Exercise instructions:
**1)** Using the passage on the jIvan-mukta below, explain why the soul who has realized Brahman does not always become liberated from the body at once.
**2)** Resume the commentary on Sloka No. 30 below, starting after its final sentence, and add a few sentences in the same manner.

==== Passage for review

Sloka No. 30 (Ref. nArAyaNIyaM : 94 - 6):

jIvan-muktatvam-evam-vidham-iti vacasA kiM phalaM dUra-dUre
tannAmAshuddha-buddher-na ca laghu manasaH shodhanaM bhaktito’nyat /
tan-me viShNo kR^iShIShTAs-tvayi kR^ita-sakala-prArpaNaM bhakti-bhAraM
yena syaM mankShu kimcid-guru-vacana-milat trvat-prabodhas-tvadAtmA //

Tr. Of what good are mere words defining  the condition of one liberated
in the embodied state itself, that is, even when alive? It is only a name
as far as  a person of impure mind (is concerned). Other than bhakti there
is no easy way of attaining to purity of mind (needed for attaining to
that state). Oh Vishnu! May Thou therefore deign to bestow on me intense
devotion characterized by absolute surrender of all deeds to Thee. With
the purity of mind gained thereby and the instructions of the guru I shall
soon attain to true enlightenment and union with Thee.

Comment. The concept of jIvan-mukta is central to advaita. The blessed
soul whose ignorance has been destroyed by the realization of Brahman in
the nirvikalpa-samadhi becomes liberated at once from the body if there is
no strong momentum of past actions (prArabhda-karma) left. But if there
is, it has to be exhausted by the body experiencing it. Such a person is
called a jIvan-mukta (liberated when alive). Though associated with the
body he is ever untouched by ignorance or its effects. He is established
in Brahman and recognizes no bondage. He has got the ‘dawn of knowledge’
mentioned in sloka #s 28 and 29 above. His physical body may experience
anything. His sense-organs may be affected by blindness, weakness,
incapacity, etc. His mind may be subject to hunger, thirst, grief,
delusion, etc. Yet he does not consider any of these ‘experiences’ as
real, for he has already known their nothingness. He is like the magician
who knows that his performance is all magic and has no real validity.

========
==== Excerpted records

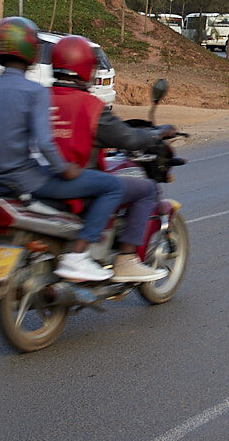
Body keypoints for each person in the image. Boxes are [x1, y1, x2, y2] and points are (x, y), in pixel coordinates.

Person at [0, 17, 122, 282]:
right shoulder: (34, 92)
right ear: (31, 52)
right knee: (112, 186)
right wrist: (65, 170)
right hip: (32, 184)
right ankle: (78, 257)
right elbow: (44, 144)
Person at [49, 35, 175, 283]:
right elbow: (128, 138)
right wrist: (157, 133)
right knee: (145, 189)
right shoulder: (89, 106)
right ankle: (126, 260)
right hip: (74, 185)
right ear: (87, 68)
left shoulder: (38, 98)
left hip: (41, 181)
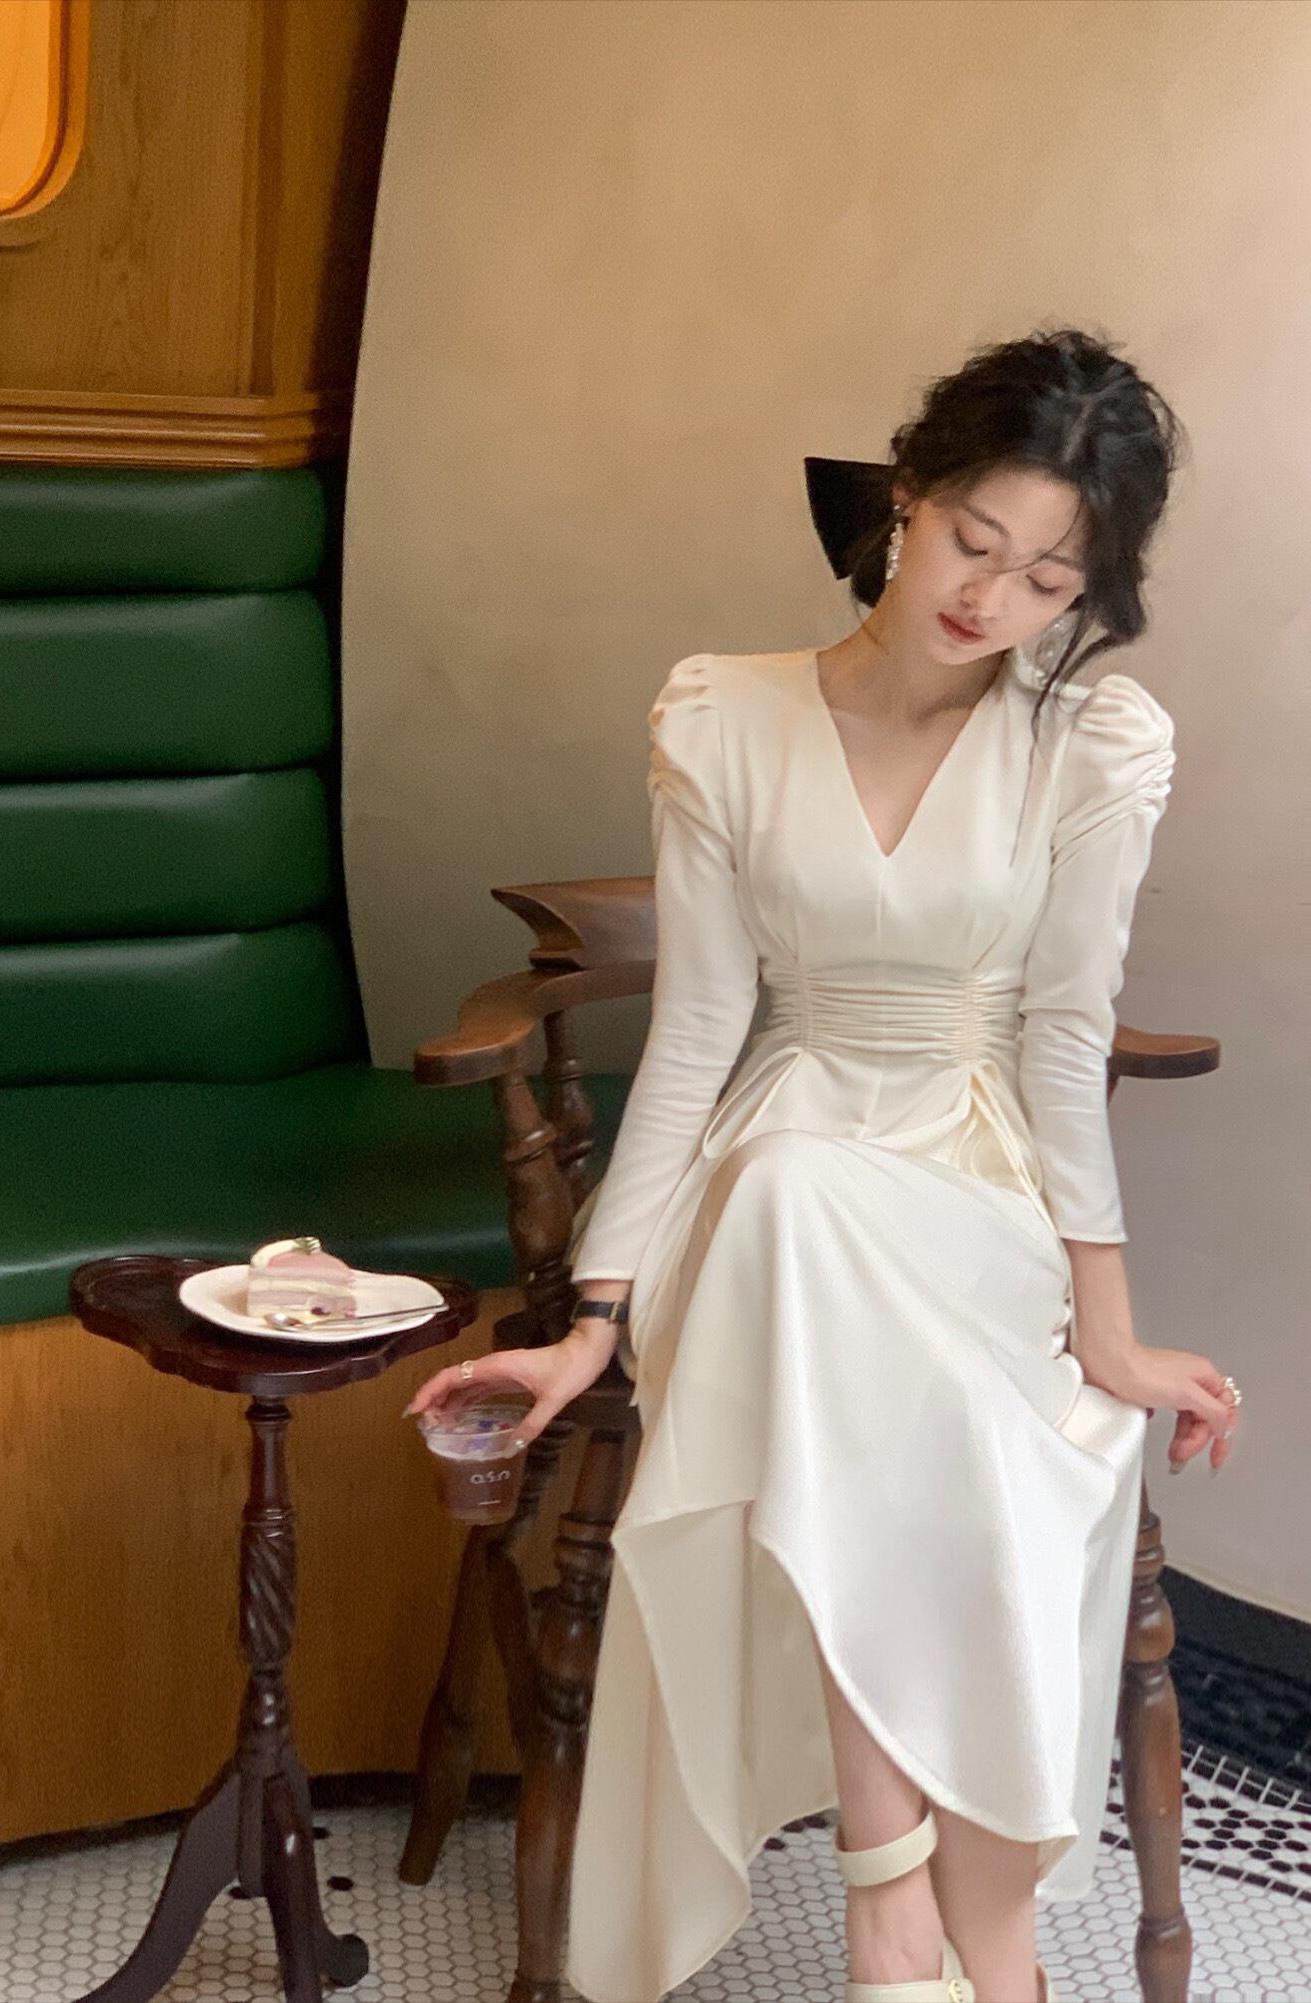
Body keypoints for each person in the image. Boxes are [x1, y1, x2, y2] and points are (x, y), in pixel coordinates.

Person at [406, 327, 1243, 2003]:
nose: (991, 599)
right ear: (907, 495)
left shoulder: (1090, 741)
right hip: (778, 1156)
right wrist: (593, 1316)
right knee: (797, 1201)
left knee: (958, 1425)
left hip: (978, 1171)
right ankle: (904, 1908)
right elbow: (700, 1035)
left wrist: (1107, 1328)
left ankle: (950, 1928)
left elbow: (1060, 1040)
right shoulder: (724, 712)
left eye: (1048, 579)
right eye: (972, 542)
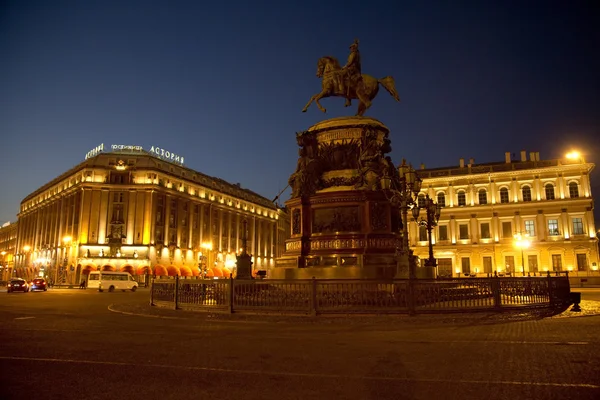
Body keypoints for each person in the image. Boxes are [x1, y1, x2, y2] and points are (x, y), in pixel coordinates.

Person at [342, 39, 371, 109]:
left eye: (352, 47)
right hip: (353, 68)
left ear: (354, 48)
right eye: (350, 48)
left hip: (352, 68)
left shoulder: (354, 54)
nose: (351, 49)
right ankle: (348, 98)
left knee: (342, 77)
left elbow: (350, 62)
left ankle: (348, 100)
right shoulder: (355, 53)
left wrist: (344, 67)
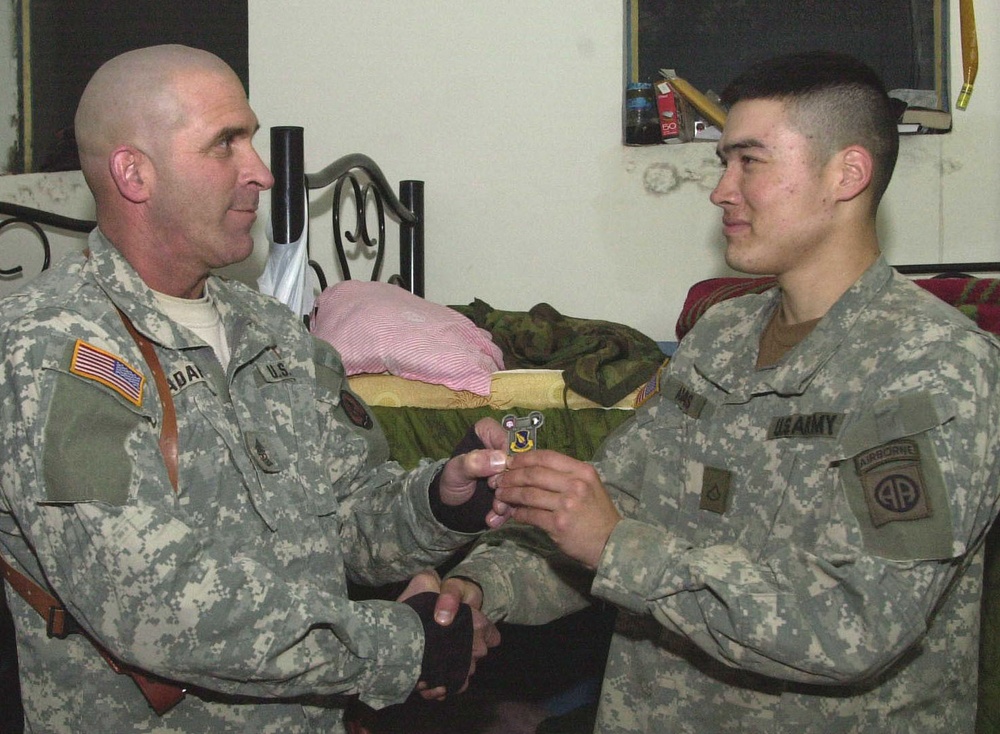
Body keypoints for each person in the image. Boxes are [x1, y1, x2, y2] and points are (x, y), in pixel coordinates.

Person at [436, 51, 1000, 732]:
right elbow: (607, 505)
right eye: (723, 162)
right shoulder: (721, 334)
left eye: (750, 161)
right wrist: (477, 588)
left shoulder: (934, 365)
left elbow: (859, 622)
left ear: (847, 174)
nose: (721, 190)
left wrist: (619, 547)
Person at [0, 44, 510, 734]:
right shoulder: (53, 347)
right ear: (134, 174)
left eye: (253, 138)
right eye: (225, 145)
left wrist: (440, 501)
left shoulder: (270, 331)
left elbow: (349, 521)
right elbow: (158, 607)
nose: (262, 173)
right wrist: (406, 645)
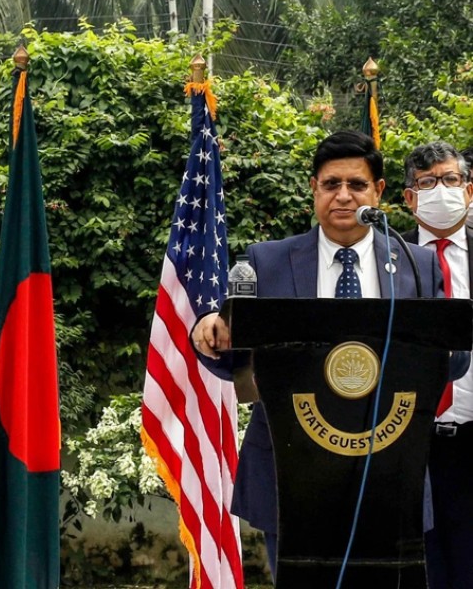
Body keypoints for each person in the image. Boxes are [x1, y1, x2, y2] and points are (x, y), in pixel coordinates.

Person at [190, 130, 468, 579]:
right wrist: (208, 331)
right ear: (313, 190)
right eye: (330, 184)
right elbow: (234, 358)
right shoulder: (268, 261)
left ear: (377, 192)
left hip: (391, 474)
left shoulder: (416, 263)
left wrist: (446, 342)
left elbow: (449, 363)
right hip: (291, 475)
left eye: (356, 185)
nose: (343, 196)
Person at [402, 141, 473, 589]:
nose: (440, 191)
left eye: (450, 180)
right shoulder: (386, 256)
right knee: (422, 573)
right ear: (409, 197)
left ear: (469, 191)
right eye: (427, 183)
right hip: (410, 446)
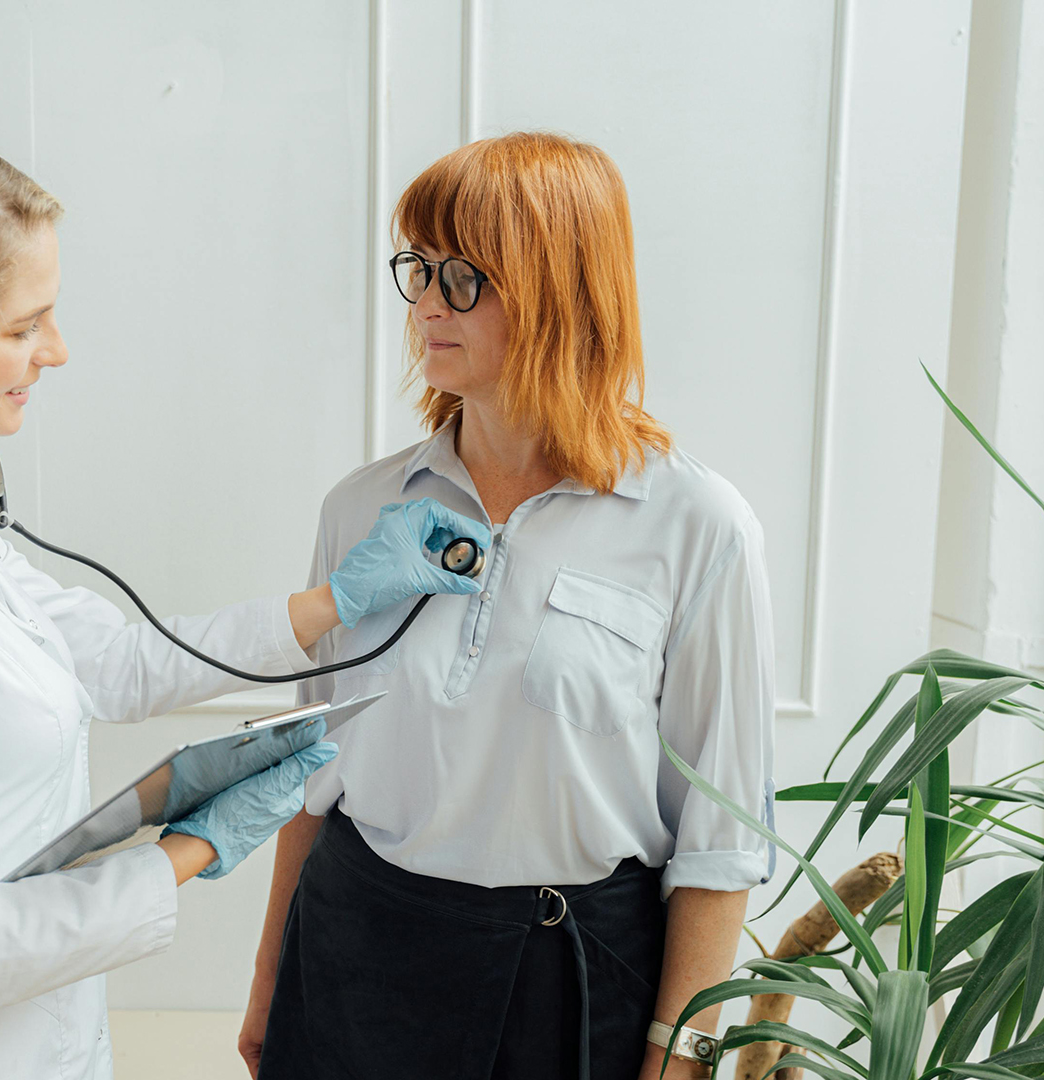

========

Answer section:
**1)** Liberation from the body is immediate only when no strong momentum of past actions (prArabdha-karma) is left. If such momentum remains, the body has to experience it until it is exhausted, so the person lives on as a jIvan-mukta, liberated while still alive.

**2)**
Sankara describes this state  in his upadesha-sAhasrI (Metrical Section 10
Sloka 13): ‘He does not see anything in the waking state as in sound
sleep; though seeing duality, he does not really see it as he sees only
the Absolute; though engaged in work, he is really inactive; he and none
other, is the knower of the Self’.:
suShuptavaj-jAgrati yo na pashyati dvayam na pashyan-napi cAdvayatvataH /
tathA ca kurvan-napi niShkriyash-ca yaH sa Atmavin-nAnya itIha nishcayaH //
Only a Sankara, a Ramakrishna, a Ramana, a Sadasiva Brahmendra, can
describe this state; because theirs is a first-person-experience.
Now comes Bhattatiri’s punch-line: ‘So what? What is it to me?’! And
Bhattatiri rightly says ‘Let me have the bhakti; and let the Lord decide
whether I deserve this state of jIvan-mukta or not’. And the strategy of
action that he describes is the classical surrender of all our deeds to
the Lord. ‘nimitta-mAtraM bhava’  - be just My  instrument of action’ –
says the Lord. That is the recipe for us, says Bhattatiri.